Peggy Lee was playing very softly in the background as Dolores McCausland continued staring into his eyes, pressing her lips to his ear as she whispered:

— Tell me, Mr Wonderful. Do you love me?

Then she began, quite methodically, tenderly and patiently, to remove each item of his clothing — it was abundantly clear that this was not the first time that had happened — placing tiny pecks, soft kisses on his chest.

I thrust my knuckles against my clenched teeth and cried out:

— Vile betrayer! Treacherous Judas! Love's holy city, it falls now into sand!

That's all I can remember for the remainder of that night. Apart from the door of my chalet opening — some two hours later — and Dolly, with a fur coat draped over her frosted-pink Dreamland nightdress, whispering:

— Are you awake, Mr Wonderful? I hope you were expecting me to pay you a visit, were you?
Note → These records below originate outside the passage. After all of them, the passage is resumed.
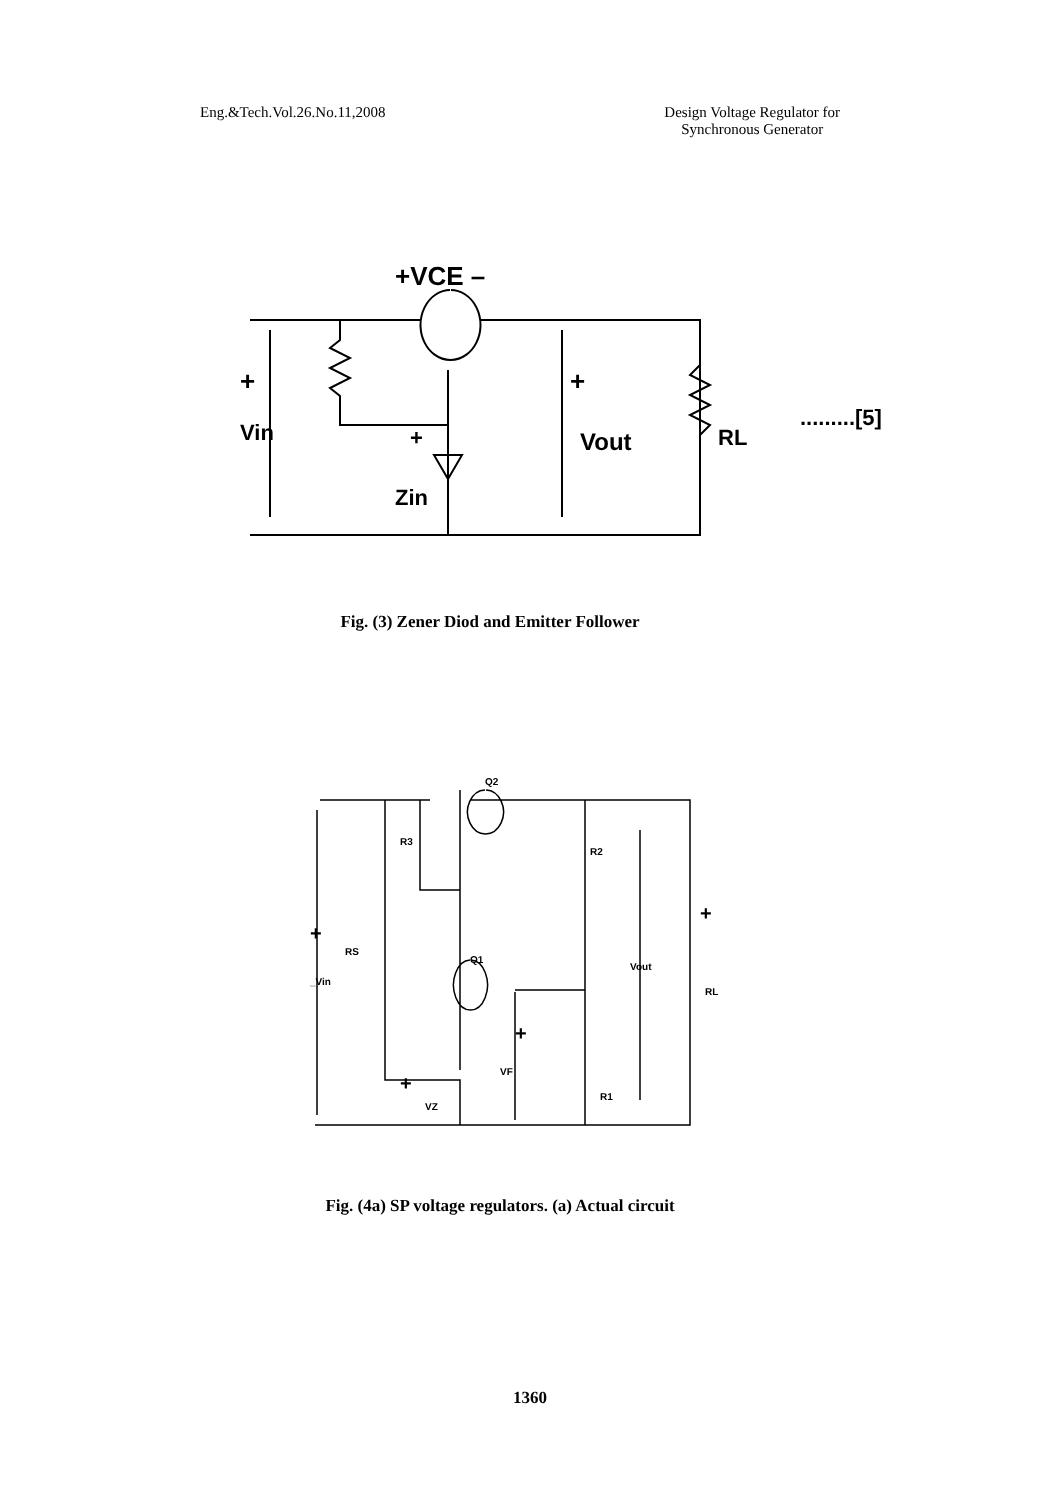Eng.&Tech.Vol.26.No.11,2008 Design Voltage Regulator for
Synchronous Generator
+VCE –
+
Vin
+
Zin
+
Vout
RL
.........[5]
Fig. (3) Zener Diod and Emitter Follower
Q2
R3
R2
RS
+
_Vin
Q1
Vout
+
RL
+
VF
+
VZ
R1
Fig. (4a) SP voltage regulators. (a) Actual circuit
1360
I subsequently began studiously avoiding Wattles Lane. His mother would often stop me in the Five Star or on the street to enquire as to whether there was a problem of some kind. I said why of course not, of course there isn't a problem. As she said but our eggs and you've not delivered any buttermilk, not for at least three weeks now past. No, I said, I'm up to my eyes. The supermarkets can't get enough these days, what with the way business is going in the town.

But I could tell the excuse wasn't very convincing.

— You look pale, she said. If you like I can send Marcus out to get it. Out to the farm, I mean.

My response was foolish, falsetto, practically:

— No! Do you hear me!

I routinely wept now — uncontrollably, to be honest, entirely unmanned by wounded pride and baffled desire.